Francois Olivier, Head of Engineering of Rain in South Africa, delivered the speech
Francois first introduced Rain's network evolution. He said that: "Rain is a 4G and 5G operator. We entered the carrier field relatively late, only starting to build 4G networks in 2017. However, we started building 5G networks in 2018, and are a pioneer in 5G networks. We launched a commercial 5G network in 2019 and fully migrated to a converged 5G stand-alone core and architecture in 2020."
With Rain's experience in network construction and the rapid growth of services driven by digitalization, Francois believes that the key principle of network construction is KISS, short for Keep It Simple Stupid. He mentioned that a network must have the following three core capabilities:
First, large capacity. This is the most important thing. Rain is currently building a 100G-to-core transport network for long-term evolution, which Francois stated "will bring long-term value." He went on to emphasize that "We all see the curves of growth, and in Africa, it's the same as around the world. We know that only by building an ultra-broadband infrastructure transport network, can we deliver slicing for the massive highways of information."
Second, simplified architecture. This can be translated as "a one-hop-to-core goal." It means Rain tries to avoid multiple conversions between optical and electrical in network design.
Last, long-term evolution. "We keep our eyes on the new capabilities, opportunities and user requirements. FlexE and SRv6 form the basic building blocks allowing us to monetize our high capacity network in new applications," he said when explaining how networks can be evolvable.

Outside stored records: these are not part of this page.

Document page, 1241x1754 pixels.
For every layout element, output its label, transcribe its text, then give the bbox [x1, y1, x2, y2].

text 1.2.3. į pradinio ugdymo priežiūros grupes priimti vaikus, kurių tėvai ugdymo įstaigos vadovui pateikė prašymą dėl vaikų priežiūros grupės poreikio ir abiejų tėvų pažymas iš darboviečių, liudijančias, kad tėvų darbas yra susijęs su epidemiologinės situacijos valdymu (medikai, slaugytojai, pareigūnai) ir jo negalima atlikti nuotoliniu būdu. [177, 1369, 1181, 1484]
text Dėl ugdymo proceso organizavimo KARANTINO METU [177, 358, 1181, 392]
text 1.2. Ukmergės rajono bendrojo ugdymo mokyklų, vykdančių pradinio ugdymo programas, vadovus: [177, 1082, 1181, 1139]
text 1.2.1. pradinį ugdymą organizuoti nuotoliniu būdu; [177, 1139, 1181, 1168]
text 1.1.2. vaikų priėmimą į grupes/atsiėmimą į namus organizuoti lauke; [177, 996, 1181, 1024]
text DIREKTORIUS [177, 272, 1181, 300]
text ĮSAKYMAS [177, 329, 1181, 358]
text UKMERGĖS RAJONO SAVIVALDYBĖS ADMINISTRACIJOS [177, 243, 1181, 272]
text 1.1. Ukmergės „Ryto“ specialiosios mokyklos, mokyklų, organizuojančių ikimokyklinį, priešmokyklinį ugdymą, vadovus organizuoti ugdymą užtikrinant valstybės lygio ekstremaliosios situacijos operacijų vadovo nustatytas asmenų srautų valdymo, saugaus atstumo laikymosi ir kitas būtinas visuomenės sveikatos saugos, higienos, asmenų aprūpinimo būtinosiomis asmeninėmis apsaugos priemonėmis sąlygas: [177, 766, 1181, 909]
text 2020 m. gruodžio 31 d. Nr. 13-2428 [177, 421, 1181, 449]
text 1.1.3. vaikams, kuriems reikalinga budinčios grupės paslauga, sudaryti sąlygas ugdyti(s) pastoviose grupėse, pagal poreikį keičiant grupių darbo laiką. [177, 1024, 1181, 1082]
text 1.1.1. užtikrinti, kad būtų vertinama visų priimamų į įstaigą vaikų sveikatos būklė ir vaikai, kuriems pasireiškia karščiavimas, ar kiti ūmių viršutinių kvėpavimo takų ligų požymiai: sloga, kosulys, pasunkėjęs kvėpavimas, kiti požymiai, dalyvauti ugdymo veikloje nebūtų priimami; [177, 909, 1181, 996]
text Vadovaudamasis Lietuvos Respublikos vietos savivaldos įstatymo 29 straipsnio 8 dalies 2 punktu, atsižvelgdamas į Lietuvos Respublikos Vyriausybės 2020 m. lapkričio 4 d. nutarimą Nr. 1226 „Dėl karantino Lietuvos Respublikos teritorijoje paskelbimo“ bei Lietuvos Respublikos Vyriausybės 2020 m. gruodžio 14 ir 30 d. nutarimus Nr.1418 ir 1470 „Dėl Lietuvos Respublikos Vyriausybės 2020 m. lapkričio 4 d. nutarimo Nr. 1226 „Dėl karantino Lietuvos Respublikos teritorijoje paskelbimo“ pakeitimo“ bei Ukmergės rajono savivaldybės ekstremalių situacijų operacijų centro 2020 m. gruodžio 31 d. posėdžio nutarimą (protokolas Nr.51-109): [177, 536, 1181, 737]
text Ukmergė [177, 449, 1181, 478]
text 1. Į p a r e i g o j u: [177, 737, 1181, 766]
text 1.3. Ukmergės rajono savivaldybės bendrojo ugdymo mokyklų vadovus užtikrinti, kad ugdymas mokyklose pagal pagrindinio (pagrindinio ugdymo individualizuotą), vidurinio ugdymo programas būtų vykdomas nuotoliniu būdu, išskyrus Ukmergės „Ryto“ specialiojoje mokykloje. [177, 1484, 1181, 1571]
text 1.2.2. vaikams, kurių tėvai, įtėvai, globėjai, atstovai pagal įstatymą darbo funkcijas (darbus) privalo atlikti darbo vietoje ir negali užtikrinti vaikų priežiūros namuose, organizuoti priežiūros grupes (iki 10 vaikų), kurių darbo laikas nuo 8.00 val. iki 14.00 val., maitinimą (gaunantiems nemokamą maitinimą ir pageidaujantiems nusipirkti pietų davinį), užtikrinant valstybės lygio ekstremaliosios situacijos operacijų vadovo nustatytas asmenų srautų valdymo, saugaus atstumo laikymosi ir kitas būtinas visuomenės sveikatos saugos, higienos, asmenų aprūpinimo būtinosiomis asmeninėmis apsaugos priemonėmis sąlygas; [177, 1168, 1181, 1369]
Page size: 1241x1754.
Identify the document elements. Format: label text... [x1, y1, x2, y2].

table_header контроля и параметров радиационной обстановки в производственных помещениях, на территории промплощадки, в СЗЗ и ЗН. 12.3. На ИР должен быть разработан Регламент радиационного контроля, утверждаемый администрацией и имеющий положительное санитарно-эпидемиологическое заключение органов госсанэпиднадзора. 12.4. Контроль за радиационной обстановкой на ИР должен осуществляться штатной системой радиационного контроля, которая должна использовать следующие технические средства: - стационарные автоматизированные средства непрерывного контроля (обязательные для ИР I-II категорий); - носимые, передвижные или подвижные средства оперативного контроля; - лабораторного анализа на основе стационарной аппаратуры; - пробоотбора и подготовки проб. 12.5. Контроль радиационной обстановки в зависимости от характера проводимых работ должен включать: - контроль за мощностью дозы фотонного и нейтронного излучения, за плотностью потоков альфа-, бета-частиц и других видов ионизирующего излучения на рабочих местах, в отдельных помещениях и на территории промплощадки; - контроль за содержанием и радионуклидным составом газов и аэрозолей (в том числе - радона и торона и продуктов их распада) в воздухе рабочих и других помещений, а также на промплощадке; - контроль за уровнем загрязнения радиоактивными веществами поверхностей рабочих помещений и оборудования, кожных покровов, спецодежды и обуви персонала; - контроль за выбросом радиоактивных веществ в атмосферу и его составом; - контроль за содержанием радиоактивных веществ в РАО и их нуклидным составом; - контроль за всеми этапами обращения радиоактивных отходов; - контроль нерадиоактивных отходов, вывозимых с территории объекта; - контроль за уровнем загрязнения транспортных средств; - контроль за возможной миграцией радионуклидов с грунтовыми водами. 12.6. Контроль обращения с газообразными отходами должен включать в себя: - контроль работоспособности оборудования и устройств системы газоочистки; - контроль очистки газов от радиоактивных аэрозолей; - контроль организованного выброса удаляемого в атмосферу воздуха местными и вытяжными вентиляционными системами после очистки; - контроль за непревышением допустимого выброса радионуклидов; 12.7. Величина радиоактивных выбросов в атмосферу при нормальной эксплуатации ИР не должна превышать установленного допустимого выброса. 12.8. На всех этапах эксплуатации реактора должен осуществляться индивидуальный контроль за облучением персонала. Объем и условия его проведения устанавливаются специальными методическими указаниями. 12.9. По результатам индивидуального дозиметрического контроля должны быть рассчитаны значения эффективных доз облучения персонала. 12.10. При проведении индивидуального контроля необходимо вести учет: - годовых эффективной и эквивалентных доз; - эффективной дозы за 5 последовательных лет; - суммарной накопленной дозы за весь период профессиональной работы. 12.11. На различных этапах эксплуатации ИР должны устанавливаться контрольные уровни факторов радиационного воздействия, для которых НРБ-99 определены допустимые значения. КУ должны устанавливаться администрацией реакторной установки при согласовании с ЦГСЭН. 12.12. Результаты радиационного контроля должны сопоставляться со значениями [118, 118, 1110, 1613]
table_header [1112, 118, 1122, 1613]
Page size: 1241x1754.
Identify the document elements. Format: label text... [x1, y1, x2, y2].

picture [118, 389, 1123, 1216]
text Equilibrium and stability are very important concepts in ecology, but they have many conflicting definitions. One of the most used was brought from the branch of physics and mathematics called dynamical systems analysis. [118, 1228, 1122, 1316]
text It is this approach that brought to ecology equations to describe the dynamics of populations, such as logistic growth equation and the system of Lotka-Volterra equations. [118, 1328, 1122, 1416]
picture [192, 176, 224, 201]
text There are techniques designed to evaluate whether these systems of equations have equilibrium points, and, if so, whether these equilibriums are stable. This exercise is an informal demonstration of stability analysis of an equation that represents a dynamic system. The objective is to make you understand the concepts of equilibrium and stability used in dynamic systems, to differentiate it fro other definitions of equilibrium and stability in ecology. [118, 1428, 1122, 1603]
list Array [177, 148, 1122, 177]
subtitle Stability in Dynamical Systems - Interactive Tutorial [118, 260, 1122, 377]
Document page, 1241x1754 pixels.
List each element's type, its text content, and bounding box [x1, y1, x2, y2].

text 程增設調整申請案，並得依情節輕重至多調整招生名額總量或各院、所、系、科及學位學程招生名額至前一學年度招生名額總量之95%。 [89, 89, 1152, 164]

According to Francois, although the introduction of slicing seemingly brings complexity to the network, slicing helps build and deliver committed-SLA networks and productize high-capacity networks. "There's still a lot of work to be done to really turn the network into an API. FlexE and SRv6 are key building blocks for future networks." He also mentioned that Huawei's NCE performs well in the initial testing for adding complex service-based rules. "Looking forward, together with Huawei, we will seize new opportunities in the blue sky and blue ocean."